Yesterday in my OPD, I saw a youngster Nikhil aged 19, a 1st year Computer science engineering college student brought by his parents. On presentation Nikhil came across as being extremely happy and super confident. As he spoke it became evident he was in his own world, communicating with Martians who were helping him write a code which would alleviate poverty from the world once and for all.

The idea though noble - Did not come across as practical and feasible and downright science fiction. On further enquiry his parents informed Nikhil over the past few weeks had changed. Initially, he came across as being more friendly, open, engaging in conversations with which his parents were pleasantly happy for good as Nikhil had always been a shy individual. They were taken back a little when the iphone and other stuff was delivered for which he had paid with his credit card. Things took a turn for the worst when his mother discovered weed in his room and spiralled out of control for the last two days as Nikhil had not slept for the last two days, was constantly blabbering and was constantly on his laptop engaged in his coding.

Welcome to the world of bipolar disorder. It is a serious mental illness that affects approximately 1 out of a 100 individuals. So, it's not that uncommon. A lot of famous personalities have had it especially in the creative world, including Sinead O’Conner, Maria Carey, Jean Claude van Damme, Catherine Zeta Jones, Winston Churchill to our own Yo Yo Honey Singh.

So what are the symptoms of Bipolar disorder?

There are different types of this disorder depending on how severe the symptoms are or how long they last. The mood changes can sometimes happen very rapidly within hours or days. For some people, the mood symptoms are less severe. In between the highs and lows, there are usually ‘normal’ periods that can last for weeks or months. However, for some people, especially when they have had the disorder from some time, these periods of ‘normalcy’ can be shorter or difficult to see.

Below is a list of the sort of symptoms that can occur in each type of episode. One needs to have several symptoms at the same time for at least several days.

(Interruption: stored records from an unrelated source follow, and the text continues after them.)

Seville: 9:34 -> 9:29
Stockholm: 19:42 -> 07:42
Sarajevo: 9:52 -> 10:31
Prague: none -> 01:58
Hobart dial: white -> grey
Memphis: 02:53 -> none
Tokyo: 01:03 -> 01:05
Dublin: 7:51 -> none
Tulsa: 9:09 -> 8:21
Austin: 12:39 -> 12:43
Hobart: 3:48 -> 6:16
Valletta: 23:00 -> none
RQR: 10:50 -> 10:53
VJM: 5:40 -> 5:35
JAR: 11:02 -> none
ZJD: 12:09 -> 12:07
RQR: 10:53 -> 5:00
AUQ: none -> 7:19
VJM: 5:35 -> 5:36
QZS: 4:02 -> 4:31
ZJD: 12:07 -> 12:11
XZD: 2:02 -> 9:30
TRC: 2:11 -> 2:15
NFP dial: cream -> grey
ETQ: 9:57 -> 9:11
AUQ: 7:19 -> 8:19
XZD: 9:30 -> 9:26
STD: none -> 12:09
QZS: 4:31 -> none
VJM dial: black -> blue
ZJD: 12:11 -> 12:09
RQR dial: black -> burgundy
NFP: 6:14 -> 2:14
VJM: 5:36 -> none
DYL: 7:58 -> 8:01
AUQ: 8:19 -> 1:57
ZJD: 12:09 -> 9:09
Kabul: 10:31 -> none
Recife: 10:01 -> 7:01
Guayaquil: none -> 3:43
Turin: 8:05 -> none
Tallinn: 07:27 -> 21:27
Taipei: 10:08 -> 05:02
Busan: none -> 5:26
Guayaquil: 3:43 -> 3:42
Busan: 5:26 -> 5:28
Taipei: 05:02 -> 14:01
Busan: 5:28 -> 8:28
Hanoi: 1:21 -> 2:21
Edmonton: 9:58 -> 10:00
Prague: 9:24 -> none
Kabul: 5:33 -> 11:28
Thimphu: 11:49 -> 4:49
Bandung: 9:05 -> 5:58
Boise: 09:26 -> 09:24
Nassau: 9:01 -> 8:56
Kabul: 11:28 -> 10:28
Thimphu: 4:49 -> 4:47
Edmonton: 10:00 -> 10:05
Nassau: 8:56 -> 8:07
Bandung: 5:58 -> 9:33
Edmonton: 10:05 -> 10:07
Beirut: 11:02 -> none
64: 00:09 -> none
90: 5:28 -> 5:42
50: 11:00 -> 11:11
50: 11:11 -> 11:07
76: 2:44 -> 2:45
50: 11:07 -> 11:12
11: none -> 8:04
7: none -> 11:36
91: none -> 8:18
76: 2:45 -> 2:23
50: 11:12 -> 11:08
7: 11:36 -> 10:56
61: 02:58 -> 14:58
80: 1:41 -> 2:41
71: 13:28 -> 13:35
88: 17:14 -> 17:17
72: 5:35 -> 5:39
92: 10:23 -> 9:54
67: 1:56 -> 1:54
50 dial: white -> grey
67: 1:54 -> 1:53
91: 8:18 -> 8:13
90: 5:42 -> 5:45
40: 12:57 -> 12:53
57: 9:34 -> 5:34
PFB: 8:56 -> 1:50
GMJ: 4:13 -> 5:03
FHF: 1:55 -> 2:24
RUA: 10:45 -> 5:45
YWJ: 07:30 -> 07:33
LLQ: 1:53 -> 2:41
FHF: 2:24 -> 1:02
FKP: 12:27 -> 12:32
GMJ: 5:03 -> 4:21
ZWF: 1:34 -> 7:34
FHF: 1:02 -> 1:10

Symptoms that can occur during a ‘high’ or manic episode

  • Feeling incredibly happy or ‘high’ in mood
  • Very excited feeling
  • Irritable talking too much
  • Racing thoughts
  • Increased activity and restlessness
  • Difficulty in concentrating
  • Constant changes in plans
  • Over confidence and inflated ideas about yourself or your abilities
  • Decreased need for sleep
  • Not looking after yourself
  • Increased sociability or over-familiarity
  • Increased sexual energy
  • Overspending of money or other types of reckless or extreme behaviour

Hypomania is a milder form of mania (less severe and for shorter periods). During these periods people can feel very productive and creative and so see these experiences as very positive and valuable. However, hypomania, if left untreated, can become more severe, and may be followed by an episode of depression. At the extreme end, some people also develop ‘psychosis’.

Symptoms that can occur during a depressive episode 

  • Feeling very sad most of the time
  • Decreased energy and activity
  • Not being able to enjoy things you normally like doing
  • Lack of appetite
  • Disturbed sleep
  • Thoughts of self-harm or suicide

On the milder end, one may just feel sad and gloomy all the time. Here too, at the extreme end, some people can develop psychosis where one loses touch with reality and starts experiencing and believing in things which are not real.

Symptoms that can occur during a mixed episode

A mixture of both manic and depressive symptoms at the same time.

So, what can one do about it?

The first and foremost thing is to recognise that things are not alright either at your end or at someones whom you know. Seeking appropriate treatment is extremely important as well as keeping the individuals and others safe during the illness. Then comes “psychoeducation” where the individual and family learn to recognise early warning signs of the illness and are able to seek help at the appropriate time before things spiral out of control.

Making appropriate changes to one's lifestyle is very important as for eg lack of sleep,increased exposure to stress - personal, professional, financial are known precipitating factors. Am sure with time Nikhil will be able to not only get better and get along with his normal life, stay away from harmful things eg weed but also contribute gainfully to himself, his family and the society at large.